CMStatistics 2023: Start Registration
View Submission - CMStatistics
B0598
Title: A computationally efficient framework for robust estimation Authors:  Yuming Zhang - University of Geneva (Switzerland) [presenting]
Samuel Orso - University of Geneva (Switzerland)
Maria-Pia Victoria-Feser - University of Geneva (Switzerland)
Stephane Guerrier - University of Geneva (Switzerland)

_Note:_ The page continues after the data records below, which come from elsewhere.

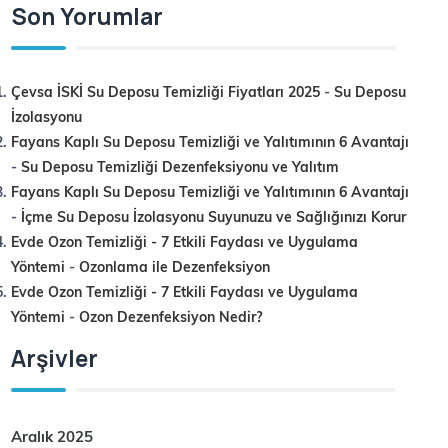
Son Yorumlar
Çevsa İSKİ Su Deposu Temizliği Fiyatları 2025
-
Su Deposu
İzolasyonu
Fayans Kaplı Su Deposu Temizliği ve Yalıtımının 6 Avantajı
-
Su Deposu Temizliği Dezenfeksiyonu ve Yalıtım
Fayans Kaplı Su Deposu Temizliği ve Yalıtımının 6 Avantajı
-
İçme Su Deposu İzolasyonu Suyunuzu ve Sağlığınızı Korur
Evde Ozon Temizliği - 7 Etkili Faydası ve Uygulama
Yöntemi
-
Ozonlama ile Dezenfeksiyon
Evde Ozon Temizliği - 7 Etkili Faydası ve Uygulama
Yöntemi
-
Ozon Dezenfeksiyon Nedir?
Arşivler
Aralık 2025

Abstract: Constructing estimators that are robust to data contamination is non-trivial. Indeed, to be consistent, these estimators typically rely on a non-negligible correction term with no closed-form expression. Numerical approximation to this term can introduce finite sample bias, especially when the number of parameters $p$ is relatively large compared to the sample size $n$. To address these challenges, a simulation-based bias correction framework is proposed, which allows easy construction of robust estimators with reduced finite sample bias. The key advantage of the proposed framework is that it bypasses the computation of the correction term in the standard procedure. The resulting estimators also enjoy consistency and asymptotic normality and can be obtained computationally efficiently even when $p$ is relatively large compared to $n$. The advantages of the method are highlighted in different simulation studies, such as logistic regression and negative binomial regression models. It is also observed empirically that the estimators are actually comparable, in terms of finite sample mean squared error, to classical maximum likelihood estimators under no data contamination.